**Yapacağınız İş:** Aşağıdaki, İzmir'in teröre verdiği tepkiyi anlatan makalede "Gündoğdu Meydanı’nda, Karşıyaka’da" ile "tam kullanmıyor olalım." arasında kalan kısmı, bu iki ifade de dahil olmak üzere, hiçbir değişiklik yapmadan yeniden yazın.

**Makale:**

Ansızın Foça’dan hain bir pusu haberi geldi. Şehit vermiştik, yaralılarımız vardı.
Biz terör haberlerini, çatışmaları Güneydoğu’dan almaya alışkınken akılları sıra bu defa Ege’de gövde gösteri yapmayı hedeflemişlerdi.
İzmir ne yaptı dersiniz? Önce yaralarını sarmaya kalktı; feryatlar, boş ağıt yakmalar yoktu. İzmirliler yaralı askerlere kan vermek için Ege Üniversitesi Hastanesi’ne koştu. Çok geçmeden Kan Merkezi’nin önündeki kişi sayısı dört binleri buldu.
Sosyal Medya da başrolde İzmirlilerin terörü kınayan ve yardım için birlik oldukları mesajları yer alıyordu. Kan bulma sorunu çözüldü, bu sefer İzmir sokakları kırmızı-beyaza boyandı.
İzmir, teröre tepkisini önce akın akın yardıma koşarak, sonra sokaklarını, caddelerini, evlerini kırmızı beyaza boyayarak verdi.
Gündoğdu Meydanı’nda, Karşıyaka’da bir araya gelindi. Terörü lanetleyen sloganlar atıldı.
İzmir’in farkını işte böyle gösterdi. Tepkisiz olmanın, ortaya hiçbir şey koymamak değil, yeri ve zamanı gelince gereğini yapmak olduğunu İzmir de bir kez daha gördük.
İzmir bir tarih yazdı, sözde değil fiilde nasıl birlik beraberlik içinde olabileceğini gösterdi. Ders oldu; memleketime “Gavur” deyip, modernliğimizi rakı-balık yapmamızla sınırlı sananlara, bizi sözde kültürlü olmakla yaftalayanlara...
İnsan kendini tutamıyor
Varsın biraz rahat ve güzel yaşamayı sevip, hafif de tembel olalım.
Varsın hem kültürel hem de fiziksel anlamda taşıdığımız potansiyelimizi tam kullanmıyor olalım.
Yine de, her şeye rağmen yeri geldiğinde verdiğimiz tepkilerle fark atıyoruz.
“Doğruyu söylemek değil, anlatmak güç” iken biz en zor olanı sergilediğimiz tavırla yapıyoruz. Teröre bile bu ülkede verilmemiş en medeni tavrı sergileyerek verdik cevabımızı.
William Shakespeare “Yaptığını öven, yaptığını yıkar” der.
Aslında bizi kültürsüz bulanlara karşı susmak gerekiyor ama devir o devir değil artık.
Bir de insan kendini tutamıyor. İzmir’in üstüne bu kadar gelmeseler, eksikliklerini abartıp içinde taşındığı değerleri ve potansiyeli görmezden gelerek eleştirmeseler, belki de hiç böyle tepkiler vermeyeceğiz.

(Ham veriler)
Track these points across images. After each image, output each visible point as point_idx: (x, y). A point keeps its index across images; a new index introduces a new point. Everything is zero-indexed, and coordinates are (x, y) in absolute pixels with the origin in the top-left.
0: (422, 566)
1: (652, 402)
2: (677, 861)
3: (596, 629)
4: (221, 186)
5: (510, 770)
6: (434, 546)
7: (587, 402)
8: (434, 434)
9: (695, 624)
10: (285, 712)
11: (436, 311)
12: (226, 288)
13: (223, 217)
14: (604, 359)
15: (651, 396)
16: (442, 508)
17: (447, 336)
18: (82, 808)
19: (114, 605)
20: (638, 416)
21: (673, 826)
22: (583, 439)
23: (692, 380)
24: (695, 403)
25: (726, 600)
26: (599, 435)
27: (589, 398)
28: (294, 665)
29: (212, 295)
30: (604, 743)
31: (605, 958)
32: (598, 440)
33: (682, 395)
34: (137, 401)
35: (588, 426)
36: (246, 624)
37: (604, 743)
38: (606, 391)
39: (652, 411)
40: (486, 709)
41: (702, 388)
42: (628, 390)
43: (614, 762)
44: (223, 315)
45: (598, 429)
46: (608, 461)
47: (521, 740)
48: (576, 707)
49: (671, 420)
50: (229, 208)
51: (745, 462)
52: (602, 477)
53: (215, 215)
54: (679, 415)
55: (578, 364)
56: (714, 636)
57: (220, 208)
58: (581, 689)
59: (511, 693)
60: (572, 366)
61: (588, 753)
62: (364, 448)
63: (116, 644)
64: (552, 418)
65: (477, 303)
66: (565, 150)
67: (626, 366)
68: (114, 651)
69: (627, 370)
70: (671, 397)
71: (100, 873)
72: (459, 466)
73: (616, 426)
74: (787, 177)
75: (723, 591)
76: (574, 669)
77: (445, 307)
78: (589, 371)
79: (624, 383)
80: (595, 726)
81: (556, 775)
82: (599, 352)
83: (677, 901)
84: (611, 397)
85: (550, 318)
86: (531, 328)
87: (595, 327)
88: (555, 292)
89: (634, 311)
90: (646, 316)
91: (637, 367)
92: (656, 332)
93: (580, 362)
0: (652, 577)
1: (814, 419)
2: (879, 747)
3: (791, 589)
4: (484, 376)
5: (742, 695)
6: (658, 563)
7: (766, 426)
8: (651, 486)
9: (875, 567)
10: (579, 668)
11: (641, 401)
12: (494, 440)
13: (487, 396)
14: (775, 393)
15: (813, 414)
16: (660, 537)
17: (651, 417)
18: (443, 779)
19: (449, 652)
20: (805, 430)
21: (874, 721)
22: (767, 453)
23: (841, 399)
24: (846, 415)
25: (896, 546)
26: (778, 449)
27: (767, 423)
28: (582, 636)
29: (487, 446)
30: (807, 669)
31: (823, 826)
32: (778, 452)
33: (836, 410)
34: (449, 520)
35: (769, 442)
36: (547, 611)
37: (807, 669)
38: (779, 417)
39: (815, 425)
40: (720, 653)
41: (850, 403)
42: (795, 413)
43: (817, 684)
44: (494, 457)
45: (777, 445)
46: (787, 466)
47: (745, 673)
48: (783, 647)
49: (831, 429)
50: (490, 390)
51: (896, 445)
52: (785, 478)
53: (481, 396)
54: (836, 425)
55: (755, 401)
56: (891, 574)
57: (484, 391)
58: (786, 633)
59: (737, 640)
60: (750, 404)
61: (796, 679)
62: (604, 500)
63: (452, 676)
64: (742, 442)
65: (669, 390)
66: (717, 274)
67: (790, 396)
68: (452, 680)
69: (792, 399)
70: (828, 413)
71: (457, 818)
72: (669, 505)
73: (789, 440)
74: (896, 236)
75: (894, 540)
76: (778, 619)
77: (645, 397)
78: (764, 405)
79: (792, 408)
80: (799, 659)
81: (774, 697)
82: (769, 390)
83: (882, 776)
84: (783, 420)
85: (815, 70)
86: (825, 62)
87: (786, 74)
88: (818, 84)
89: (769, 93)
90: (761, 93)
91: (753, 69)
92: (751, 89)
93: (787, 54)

**Yazılı Çözüm:**
Gündoğdu Meydanı’nda, Karşıyaka’da bir araya gelindi. Terörü lanetleyen sloganlar atıldı.
İzmir’in farkını işte böyle gösterdi. Tepkisiz olmanın, ortaya hiçbir şey koymamak değil, yeri ve zamanı gelince gereğini yapmak olduğunu İzmir de bir kez daha gördük.
İzmir bir tarih yazdı, sözde değil fiilde nasıl birlik beraberlik içinde olabileceğini gösterdi. Ders oldu; memleketime “Gavur” deyip, modernliğimizi rakı-balık yapmamızla sınırlı sananlara, bizi sözde kültürlü olmakla yaftalayanlara...
İnsan kendini tutamıyor
Varsın biraz rahat ve güzel yaşamayı sevip, hafif de tembel olalım.
Varsın hem kültürel hem de fiziksel anlamda taşıdığımız potansiyelimizi tam kullanmıyor olalım.